L’appauvrissement du langage ne permet plus de critiquer avec finesse

Arguing Protestors by Arguing Protestors by Adam Cohn (CC BY-NC-ND 2.0) (CC BY-NC-ND 2.0) — Arguing Protestors by Adam Cohn (CC BY-NC-ND 2.0) , CC-BY

Quand le langage s’appauvrit, il n’est plus possible d’exprimer une critique autrement qu’en simplifiant à l’extrême. Différence entre une parole décomplexée et un propos ordurier.

Par Philippe Bilger.

Je ne peux pas laisser échapper cette occasion manquée qui me permet à nouveau de questionner la liberté de penser et la qualité du langage.

Que ce soit à la télévision ou sur les réseaux sociaux.

D’abord, il est clair pour moi que la parole décomplexée n’est pas une parole pénalement répréhensible. Je sais bien que compte tenu de ce qu’est le droit de la presse et de son infinie souplesse et ductilité, on peut s’interroger, quand on parle ou que l’on écrit, sur le caractère répréhensible ou non de ce qu’on a déclaré. Il n’empêche que dans la plupart des cas le doute n’est guère possible. Par exemple, si on traite quelqu’un de « salaud » dans une confrontation, la conscience de proférer une insulte est indiscutable.

Pourtant tout n’est pas aussi simple. Car, s’il convient de fuir le délit, la parole décomplexée a encore droit de cité car sans elle la tiédeur, l’absence d’invention, le conformisme se coulant dans les pensées toute faites, aux antipodes du défi et de la provocation consubstantiels à toute intelligence assurée de son expression, seraient dominants et rendraient la plupart des affrontements médiatiques parfaitement insipides, vides de sens.
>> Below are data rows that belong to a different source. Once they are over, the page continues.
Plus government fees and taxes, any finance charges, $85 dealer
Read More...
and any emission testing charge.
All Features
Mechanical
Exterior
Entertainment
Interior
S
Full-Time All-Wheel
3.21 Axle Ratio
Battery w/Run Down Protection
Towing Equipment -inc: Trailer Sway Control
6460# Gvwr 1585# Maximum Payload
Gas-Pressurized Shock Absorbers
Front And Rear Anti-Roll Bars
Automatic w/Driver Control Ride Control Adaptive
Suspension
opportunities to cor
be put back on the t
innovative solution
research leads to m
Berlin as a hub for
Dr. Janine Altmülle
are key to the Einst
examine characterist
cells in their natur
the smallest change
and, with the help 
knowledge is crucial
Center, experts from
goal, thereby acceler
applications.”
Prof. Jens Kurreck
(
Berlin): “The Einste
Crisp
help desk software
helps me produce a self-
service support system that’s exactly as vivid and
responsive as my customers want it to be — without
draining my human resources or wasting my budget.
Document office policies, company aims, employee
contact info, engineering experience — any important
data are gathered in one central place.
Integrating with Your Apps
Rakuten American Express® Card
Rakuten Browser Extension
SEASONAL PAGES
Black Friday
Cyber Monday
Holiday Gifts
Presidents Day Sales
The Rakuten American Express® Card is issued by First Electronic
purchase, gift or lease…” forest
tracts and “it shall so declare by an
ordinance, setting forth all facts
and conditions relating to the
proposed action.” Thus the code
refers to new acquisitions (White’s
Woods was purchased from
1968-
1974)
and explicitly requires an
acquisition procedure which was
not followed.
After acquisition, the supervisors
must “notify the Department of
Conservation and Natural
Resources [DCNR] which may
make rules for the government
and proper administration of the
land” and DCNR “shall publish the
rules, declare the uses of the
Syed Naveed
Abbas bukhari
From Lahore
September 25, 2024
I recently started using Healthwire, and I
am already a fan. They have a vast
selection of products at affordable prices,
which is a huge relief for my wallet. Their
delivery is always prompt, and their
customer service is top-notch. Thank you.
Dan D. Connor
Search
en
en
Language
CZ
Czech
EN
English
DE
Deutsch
Pour se communiquer des banalités il n’est pas nécessaire de se rencontrer ou de tweeter.

Il y a donc une voie entre une parole juridiquement blâmable – en général elle globalise ce qui devrait demeurer singulier – et un verbe pourtant libre parce que libéré. Parce qu’il n’a pas eu peur de se libérer.

Comme exemple, je souhaiterais faire un sort à l’argumentation et aux positions d’Ivan Rioufol à l’écrit comme à l’oral. On ne les a jamais suspectées d’être molles ou faiblement conservatrices. Et ce journaliste n’a jamais fui l’ardente obligation de proférer sa vérité, aussi dérangeante qu’elle puisse apparaître. Mais sa parfaite maîtrise de la langue française lui a toujours permis d’user d’une forme qui ne rendait jamais son fond passible de la police de la pensée et/ou du couperet judiciaire.

Comment alors ne pas mettre en cause la médiocrité et la pauvreté du langage et du vocabulaire actuels qui non seulement sont incapables de transmettre une idée ou un développement complexe quand ils existent, mais, plus gravement, rejaillissent sur l’esprit de ceux qui écrivent ou parlent en simplifiant à l’extrême leurs dires, en les dégradant de manière tellement sommaire qu’ils frôlent la vulgarité, la grossièreté, voire l’insulte et ne relèvent plus d’une parole décomplexée mais d’un propos indécent, voire ordurier.

Pour résumer, l’aspiration à une pensée complexe dispose de moins en moins du secours d’un langage adapté. Et celui-ci réduit à presque rien ne donne plus à qui pourrait en avoir envie la chance d’une réflexion plus fine que péremptoire, plus vigoureuse qu’odieuse, plus ouverte que rétractée.

Il est même inutile de s’appesantir sur le tragique délitement de la culture générale qui prive de substance les propos télévisuels ou sur les réseaux sociaux ou, pire, sur une minorité de malfaisants qui se servent des outils si positifs de notre modernité pour extérioriser une envie exclusive d’hostilité personnelle et de crudité de l’expression.

Contre eux on ne pourra jamais rien tenter car leur nature est leur problème.

Bien sûr qu’une parole décomplexée est possible, plus même, nécessaire.

Mais il y faut une passion de la liberté, de la vérité, de l’écoute et de la contradiction, un respect fervent du langage et de ses richesses.

Une envie d’être soi par le meilleur et non par le pire.